A More Appropriate Cardiac Troponin T Level That Can Predict Outcomes in End-Stage Renal Disease Patients with Acute Coronary Syndrome.
10.3349/ymj.2011.52.4.595
- Author:
Dong Ryeol RYU
1
;
Jung Tak PARK
;
Jung Hwa CHUNG
;
Eun Mi SONG
;
Sun Hee ROH
;
Jeong Min LEE
;
Hye Rim AN
;
Mina YU
;
Wook Bum PYUN
;
Gil Ja SHIN
;
Seung Jung KIM
;
Duk Hee KANG
;
Kyu Bok CHOI
Author Information
1. Department of Internal Medicine, School of Medicine, Ewha Womans University, Seoul, Korea. kbchoi@ewha.ac.kr
- Publication Type:Original Article ; Research Support, Non-U.S. Gov't
- Keywords:
Acute coronary syndrome;
cardiac troponin T;
end-stage renal disease
- MeSH:
Acute Coronary Syndrome/blood/complications/*diagnosis/mortality;
Aged;
Biological Markers/blood;
Female;
Humans;
Kidney Failure, Chronic/blood/complications/*diagnosis/mortality;
Male;
Middle Aged;
Prognosis;
Retrospective Studies;
Sensitivity and Specificity;
Troponin T/*blood
- From:Yonsei Medical Journal
2011;52(4):595-602
- CountryRepublic of Korea
- Language:English
-
Abstract:
PURPOSE: Cardiac troponin T (cTnT), a useful marker for diagnosing acute myocardial infarction (AMI) in the general population, is significantly higher than the usual cut-off value in many end-stage renal disease (ESRD) patients without clinically apparent evidence of AMI. The aim of this study was to evaluate the clinical usefulness of cTnT in ESRD patients with acute coronary syndrome (ACS). MATERIALS AND METHODS: Two hundred eighty-four ESRD patients with ACS were enrolled between March 2002 and February 2008. These patients were followed until death or June 2009. Medical records were reviewed retrospectively.

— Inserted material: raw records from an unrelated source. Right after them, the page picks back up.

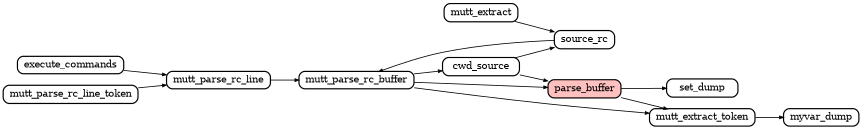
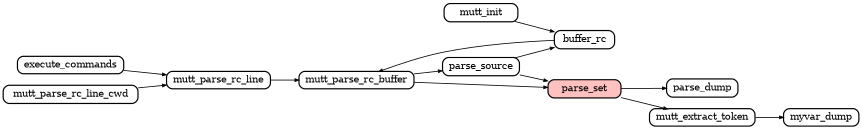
  digraph {
    compound=true
    nodesep=0.2
    rankdir=LR
    ranksep=0.5
    node [color=black fillcolor="#ffffff" fontsize=12 penwidth=1.5 shape=Mrecord style=filled]
    edge [arrowsize=0.5 penwidth=1.0]
-   parse_set [fillcolor="#ffc0c0" height=0.2 label=parse_buffer]
+   parse_set [fillcolor="#ffc0c0" height=0.2]
    mutt_extract_token [height=0.2]
-   set_dump [height=0.2]
+   set_dump [height=0.2 label=parse_dump]
    n4 [height=0.2 label=myvar_dump]
    execute_commands [height=0.2]
    mutt_parse_rc_line [height=0.2]
    mutt_parse_rc_buffer [height=0.2]
-   parse_source [height=0.2 label=cwd_source]
-   mutt_init [height=0.2 label=mutt_extract]
-   source_rc [height=0.2]
-   mutt_parse_rc_line_cwd [height=0.2 label=mutt_parse_rc_line_token]
+   parse_source [height=0.2]
+   mutt_init [height=0.2]
+   source_rc [height=0.2 label=buffer_rc]
+   mutt_parse_rc_line_cwd [height=0.2]
    parse_set -> mutt_extract_token
    parse_set -> set_dump
    mutt_extract_token -> n4
    execute_commands -> mutt_parse_rc_line
    mutt_parse_rc_line -> mutt_parse_rc_buffer
    mutt_parse_rc_buffer -> parse_set
-   mutt_parse_rc_buffer -> mutt_extract_token
    mutt_parse_rc_buffer -> parse_source
    parse_source -> parse_set
    parse_source -> source_rc
    mutt_init -> source_rc
    source_rc -> mutt_parse_rc_buffer
    mutt_parse_rc_line_cwd -> mutt_parse_rc_line
  }
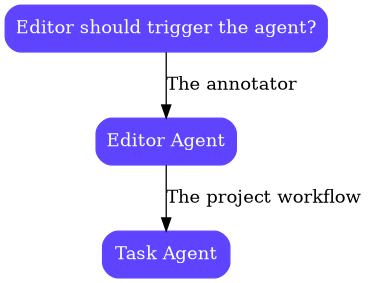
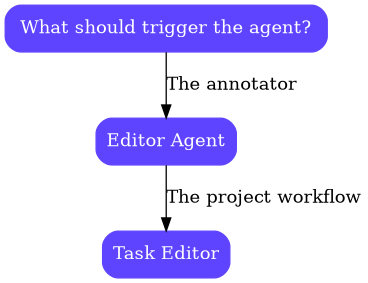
  digraph {
    node [color="#5E44FF" fontcolor=white shape=box style="rounded, filled"]
-   n1 [label="Editor should trigger the agent?"]
+   n1 [label="What should trigger the agent?"]
    n2 [label="Editor Agent"]
-   n3 [label="Task Agent"]
+   n3 [label="Task Editor"]
    n1 -> n2 [label="The annotator"]
    n2 -> n3 [label="The project workflow"]
  }
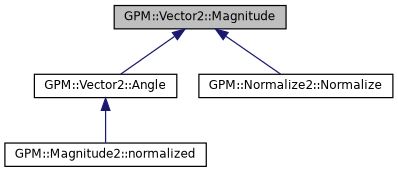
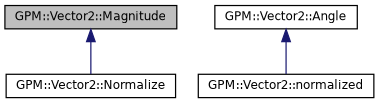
  digraph {
    rankdir=TB
    node [color=black fillcolor=white fontname=Helvetica fontsize=10 shape=record style=filled]
    edge [color=midnightblue dir=back fontname=Helvetica fontsize=10 labelfontname=Helvetica labelfontsize=10 style=solid]
    n1 [fillcolor=grey75 fontcolor=black height=0.2 label="GPM::Vector2::Magnitude" width=0.4]
    n2 [height=0.2 label="GPM::Vector2::Angle" width=0.4]
-   n3 [height=0.2 label="GPM::Normalize2::Normalize" width=0.4]
-   n4 [height=0.2 label="GPM::Magnitude2::normalized" width=0.4]
-   n1 -> n2
+   n3 [height=0.2 label="GPM::Vector2::Normalize" width=0.4]
+   n4 [height=0.2 label="GPM::Vector2::normalized" width=0.4]
    n1 -> n3
    n2 -> n4
  }
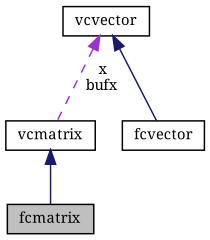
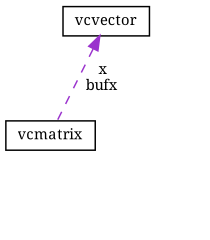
  digraph {
    fontname="Noto Serif"
    node [color=black fillcolor=white fontname="Noto Serif" fontsize=10 shape=record style=filled]
    edge [color=midnightblue dir=back fontname="Noto Serif" fontsize=10 labelfontname=Helvetica labelfontsize=10 style=solid]
-   n1 [fillcolor=grey75 fontcolor=black height=0.2 label=fcmatrix width=0.4]
    n2 [height=0.2 label=vcmatrix width=0.4]
-   n3 [height=0.2 label=fcvector width=0.4]
    n4 [height=0.2 label=vcvector width=0.4]
-   n2 -> n1
    n4 -> n2 [color=darkorchid3 label=" x\nbufx" style=dashed]
-   n4 -> n3
  }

The cut-off value of cTnT for AMI was evaluated using a receiver operating characteristic (ROC) curve. We calculated Kaplan-Meier survival curves, and potential outcome predictors were determined by Cox proportional hazard analysis. RESULTS: AMIs were diagnosed in 40 patients (14.1%). The area under the curve was 0.98 in the ROC curve (p<0.001; 95% CI, 0.95-1.00). The summation of sensitivity and specificity was highest at the initial cTnT value of 0.35 ng/mL (sensitivity, 0.95; specificity, 0.97). Survival analysis showed a statistically significant difference in all-cause and cardiovascular mortalities for the group with an initial cTnT > or =0.35 ng/mL compared to the other groups. Initial serum cTnT concentration was an independent predictor for mortality. CONCLUSION: Because ESRD patients with an initial cTnT concentration > or =0.35 ng/mL have a poor prognosis, it is suggested that urgent diagnosis and treatment be indicated in dialysis patients with ACS when the initial cTnT levels are > or =0.35 ng/mL.